My family - #1.2.3.2.2 on this site.

My name is John Goodfellow. I was born in 1941 in Belfast, Northern Ireland, where I still live.

I commenced work in 1961 as a trainee computer programmer, and have remained in the computer business (profession ?) since then. I have been a Member of the British Computer Society (MBCS) since 1972 and am a Chartered IT Practitioner (CITP). I am also qualified as a statistician, although I have forgotten most of my statistical theory through lack of use. I currently work as a self-employed computer consultant, with a small practice in my local area.

My grandparents' names were Goodfellow, Charleton, O'Kane and McGroarty, which is the least common of the four names.

My late mother was a McGroarty with family connections to Keelogs, Inver, Co. Donegal - a very small area from which most people of the McGroarty name seem to originate.

When I first began, belatedly, to take an interest in my family history, I decided in my innocence to trace this line first, thinking that it would simply be a matter of going on-line and finding everything I needed all nicely wrapped up and presented without any great effort on my part. Oops !!  It has actually proved very difficult and quite time-consuming.

 


My great-grandfather was BERNARD McGROARTY, born c1856 in Co Donegal. Bernard became a policeman in the RIC (Royal Irish Constabulary)  in 1876 and was posted to County Antrim as it was not permitted for a man to serve in his home county. 

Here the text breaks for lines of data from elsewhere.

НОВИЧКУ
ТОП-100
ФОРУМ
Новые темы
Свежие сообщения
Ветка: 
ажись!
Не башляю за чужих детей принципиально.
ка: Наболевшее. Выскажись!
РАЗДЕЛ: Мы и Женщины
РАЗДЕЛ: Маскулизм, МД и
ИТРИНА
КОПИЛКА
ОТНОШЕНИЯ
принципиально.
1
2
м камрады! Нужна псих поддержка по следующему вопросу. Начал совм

At that time Ireland had not been partitioned and was under British rule. For some years prior to this the constabulary had been unpopular among the ordinary people, often being seen as the tools of oppressive authority under the landlord system. However around about this time, a number of McGroartys joined up, so it is to be assumed that the organisation was becoming more acceptable.

 

 

This information was supplied by the Royal Ulster Constabulary Historical Society.

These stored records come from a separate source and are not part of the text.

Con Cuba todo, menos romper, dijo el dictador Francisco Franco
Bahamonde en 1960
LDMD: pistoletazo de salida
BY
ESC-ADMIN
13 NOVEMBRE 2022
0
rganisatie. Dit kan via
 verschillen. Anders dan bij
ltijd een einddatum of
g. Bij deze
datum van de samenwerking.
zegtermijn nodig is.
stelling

The Constabulary Service Register, which is all that survives in the way of personnel information, was a copy register maintained and held at the Inspector General's office in Dublin Castle and records the details on individuals as only single line entries. Only counties are given as it would have been of little interest to the IG's office where a man was posted in a county. It was sufficient for these to be recorded to ensure that he did not serve in his home county or that of his wife.


 

Bernard married Elizabeth Cunningham in Belfast in 1886 and was transferred to Banbridge, Co Down, where he served until the end of 1901.

 

 

 

 

 

 

He had three sons that I know of - Joseph, William (Billy) and Philip. It is possible that he had another son called Patrick, who left Ireland as a young man and then returned in the 1950s. Joseph died, aged 20, in action in Europe in the first World War. 


 

In Memory of
Lance Corporal JOSEPH McGROARTY

15281,  7th/8th Bn., Royal Irish Fusiliers
who died age 20 on 21 July 1917
Born Banbridge, Co. Down.
Son of Bernard and Elizabeth McGroarty,  of 55 Gracehill St., Belfast.

 

Remembered with honour
MENDINGHEM MILITARY CEMETERY

Commemorated in perpetuity by the Commonwealth War Graves Commission


 

Philip and Billy both married and settled in Belfast, and Bernard joined them after the death of his wife. He lived with Philip until his death c1928 and is believed to be buried with his wife in Banbridge.

Bernard's son PHILIP, probably born in Banbridge, Co Down in 1900, was my grandfather. He married Margaret (Maggie) O'Kane, who came originally from Randalstown in Co Antrim. Margaret's mother had died at a young age and her father had re-married. We believe that Margaret then came to live with relatives in Belfast.

Philip died in 1948 and Margaret in 1997. They had 4 children - Mary, Elizabeth, Margaret and Bernard.

Their oldest daughter MARY, born in Belfast in 1921, was my mother. In 1940 she married Bernard (Barney) Goodfellow b.1919 and they had 7 children (one of whom died in childhood). I am the oldest. My father died in 1983 and my mother in 1999.